■ **TASK DIRECTIONS**
Go through the data below and copy each line where the word "Compute" occurs.

---*---

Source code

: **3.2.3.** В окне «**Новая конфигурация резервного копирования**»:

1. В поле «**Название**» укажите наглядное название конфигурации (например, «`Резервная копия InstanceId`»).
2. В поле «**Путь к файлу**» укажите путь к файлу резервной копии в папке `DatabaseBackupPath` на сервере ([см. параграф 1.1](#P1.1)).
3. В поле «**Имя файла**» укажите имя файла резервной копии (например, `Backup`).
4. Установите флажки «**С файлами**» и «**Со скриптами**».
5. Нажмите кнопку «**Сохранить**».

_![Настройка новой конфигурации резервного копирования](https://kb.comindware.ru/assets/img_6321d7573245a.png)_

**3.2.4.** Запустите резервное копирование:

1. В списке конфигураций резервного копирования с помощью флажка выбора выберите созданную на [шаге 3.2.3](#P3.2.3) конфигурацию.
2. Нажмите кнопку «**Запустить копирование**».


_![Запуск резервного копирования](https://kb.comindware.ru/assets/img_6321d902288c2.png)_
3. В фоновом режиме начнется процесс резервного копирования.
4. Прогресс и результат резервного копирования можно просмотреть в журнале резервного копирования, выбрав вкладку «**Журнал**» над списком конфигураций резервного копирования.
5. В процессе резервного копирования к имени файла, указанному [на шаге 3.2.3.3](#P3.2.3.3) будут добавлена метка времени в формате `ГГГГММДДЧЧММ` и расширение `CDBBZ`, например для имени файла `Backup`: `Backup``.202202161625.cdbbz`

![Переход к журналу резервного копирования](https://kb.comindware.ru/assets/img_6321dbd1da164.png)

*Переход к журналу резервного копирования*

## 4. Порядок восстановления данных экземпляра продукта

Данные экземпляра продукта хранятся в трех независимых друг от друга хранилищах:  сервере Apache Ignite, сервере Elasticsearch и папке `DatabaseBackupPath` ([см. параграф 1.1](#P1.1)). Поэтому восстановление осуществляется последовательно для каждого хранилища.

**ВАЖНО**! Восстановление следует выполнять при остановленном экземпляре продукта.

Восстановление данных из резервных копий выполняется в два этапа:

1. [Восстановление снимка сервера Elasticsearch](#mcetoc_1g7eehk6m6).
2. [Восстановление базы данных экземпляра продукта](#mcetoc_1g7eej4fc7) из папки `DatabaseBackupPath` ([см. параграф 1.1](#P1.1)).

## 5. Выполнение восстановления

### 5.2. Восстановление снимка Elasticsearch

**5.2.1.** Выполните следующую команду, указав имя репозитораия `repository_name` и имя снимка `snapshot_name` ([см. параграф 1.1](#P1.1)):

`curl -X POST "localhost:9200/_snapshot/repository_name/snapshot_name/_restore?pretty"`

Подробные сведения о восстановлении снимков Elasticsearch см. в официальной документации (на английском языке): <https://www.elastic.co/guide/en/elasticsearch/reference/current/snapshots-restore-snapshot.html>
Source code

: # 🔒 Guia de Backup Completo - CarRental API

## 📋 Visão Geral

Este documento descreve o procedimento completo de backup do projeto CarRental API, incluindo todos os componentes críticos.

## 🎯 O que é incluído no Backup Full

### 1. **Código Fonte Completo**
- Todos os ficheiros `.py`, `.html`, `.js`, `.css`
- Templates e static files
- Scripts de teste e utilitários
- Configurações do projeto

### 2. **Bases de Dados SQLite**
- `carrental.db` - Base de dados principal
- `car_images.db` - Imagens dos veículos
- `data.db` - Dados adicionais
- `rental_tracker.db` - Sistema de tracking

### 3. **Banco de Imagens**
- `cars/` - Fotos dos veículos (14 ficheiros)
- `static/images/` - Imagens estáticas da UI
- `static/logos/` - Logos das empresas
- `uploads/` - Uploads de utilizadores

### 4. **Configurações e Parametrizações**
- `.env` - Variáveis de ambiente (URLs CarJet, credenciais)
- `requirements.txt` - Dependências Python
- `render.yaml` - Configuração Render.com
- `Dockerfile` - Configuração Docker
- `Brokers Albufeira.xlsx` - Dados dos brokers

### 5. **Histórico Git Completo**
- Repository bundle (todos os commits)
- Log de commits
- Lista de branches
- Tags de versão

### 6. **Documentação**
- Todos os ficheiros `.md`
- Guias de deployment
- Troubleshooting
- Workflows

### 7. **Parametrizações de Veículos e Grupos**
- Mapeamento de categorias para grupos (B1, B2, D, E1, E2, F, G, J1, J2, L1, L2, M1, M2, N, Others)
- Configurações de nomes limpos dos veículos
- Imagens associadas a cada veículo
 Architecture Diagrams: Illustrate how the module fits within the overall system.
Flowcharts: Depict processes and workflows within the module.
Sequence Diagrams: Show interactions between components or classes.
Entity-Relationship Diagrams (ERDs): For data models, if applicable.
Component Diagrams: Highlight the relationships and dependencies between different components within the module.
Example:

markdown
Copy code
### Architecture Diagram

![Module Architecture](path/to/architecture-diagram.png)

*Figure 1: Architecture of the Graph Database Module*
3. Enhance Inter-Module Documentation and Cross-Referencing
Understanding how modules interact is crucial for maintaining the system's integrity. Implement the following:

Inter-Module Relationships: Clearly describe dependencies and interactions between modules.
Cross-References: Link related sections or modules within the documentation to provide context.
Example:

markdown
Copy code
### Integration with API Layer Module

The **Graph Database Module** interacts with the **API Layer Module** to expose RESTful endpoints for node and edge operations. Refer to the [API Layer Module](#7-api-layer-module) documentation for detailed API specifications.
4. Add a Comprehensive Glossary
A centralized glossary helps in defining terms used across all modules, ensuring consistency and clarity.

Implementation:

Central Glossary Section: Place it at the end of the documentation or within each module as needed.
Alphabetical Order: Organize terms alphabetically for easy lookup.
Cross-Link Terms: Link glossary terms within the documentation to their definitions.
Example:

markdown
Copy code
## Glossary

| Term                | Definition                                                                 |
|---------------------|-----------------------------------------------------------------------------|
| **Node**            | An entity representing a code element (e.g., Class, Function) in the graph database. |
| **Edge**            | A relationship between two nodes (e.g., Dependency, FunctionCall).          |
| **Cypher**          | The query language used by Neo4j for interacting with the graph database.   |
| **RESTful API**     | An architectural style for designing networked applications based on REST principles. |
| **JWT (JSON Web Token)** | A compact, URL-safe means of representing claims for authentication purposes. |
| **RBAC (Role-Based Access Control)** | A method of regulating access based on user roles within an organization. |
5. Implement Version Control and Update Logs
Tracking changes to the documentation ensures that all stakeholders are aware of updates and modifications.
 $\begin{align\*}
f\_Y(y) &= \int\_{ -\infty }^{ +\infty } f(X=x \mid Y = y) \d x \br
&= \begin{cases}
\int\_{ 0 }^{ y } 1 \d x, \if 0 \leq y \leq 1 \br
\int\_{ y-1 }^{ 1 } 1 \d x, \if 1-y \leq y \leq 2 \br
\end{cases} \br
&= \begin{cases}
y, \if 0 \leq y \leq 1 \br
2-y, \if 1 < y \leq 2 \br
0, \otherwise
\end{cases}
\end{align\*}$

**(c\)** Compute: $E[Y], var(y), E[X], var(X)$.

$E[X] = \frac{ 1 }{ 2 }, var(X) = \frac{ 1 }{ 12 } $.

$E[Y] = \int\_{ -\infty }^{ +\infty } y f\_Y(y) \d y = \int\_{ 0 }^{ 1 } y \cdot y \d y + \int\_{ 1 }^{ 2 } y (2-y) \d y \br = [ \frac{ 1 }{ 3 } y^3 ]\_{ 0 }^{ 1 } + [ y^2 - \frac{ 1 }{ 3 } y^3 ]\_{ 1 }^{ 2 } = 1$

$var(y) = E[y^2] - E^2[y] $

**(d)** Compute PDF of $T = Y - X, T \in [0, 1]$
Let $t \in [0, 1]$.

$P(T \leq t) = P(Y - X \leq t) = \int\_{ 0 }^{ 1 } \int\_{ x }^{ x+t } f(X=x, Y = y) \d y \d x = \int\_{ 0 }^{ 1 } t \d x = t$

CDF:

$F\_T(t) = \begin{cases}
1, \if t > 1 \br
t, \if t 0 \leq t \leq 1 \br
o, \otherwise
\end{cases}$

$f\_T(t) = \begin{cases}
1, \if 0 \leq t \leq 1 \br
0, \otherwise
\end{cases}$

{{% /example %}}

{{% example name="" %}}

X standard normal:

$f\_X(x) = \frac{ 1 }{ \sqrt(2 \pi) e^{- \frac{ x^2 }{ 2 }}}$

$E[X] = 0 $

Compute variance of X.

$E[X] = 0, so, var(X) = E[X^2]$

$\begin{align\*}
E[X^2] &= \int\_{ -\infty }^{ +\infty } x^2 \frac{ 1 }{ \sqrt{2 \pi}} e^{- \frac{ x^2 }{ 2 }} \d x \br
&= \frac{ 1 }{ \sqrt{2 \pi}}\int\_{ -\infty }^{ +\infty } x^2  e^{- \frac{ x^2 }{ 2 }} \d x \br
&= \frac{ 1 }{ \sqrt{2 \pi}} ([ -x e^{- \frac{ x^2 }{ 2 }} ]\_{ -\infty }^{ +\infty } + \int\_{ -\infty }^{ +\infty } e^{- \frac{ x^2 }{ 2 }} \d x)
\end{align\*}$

---*---

■ **OUTPUT FOR THIS TASK**
**(c\)** Compute: $E[Y], var(y), E[X], var(X)$.
**(d)** Compute PDF of $T = Y - X, T \in [0, 1]$
Compute variance of X.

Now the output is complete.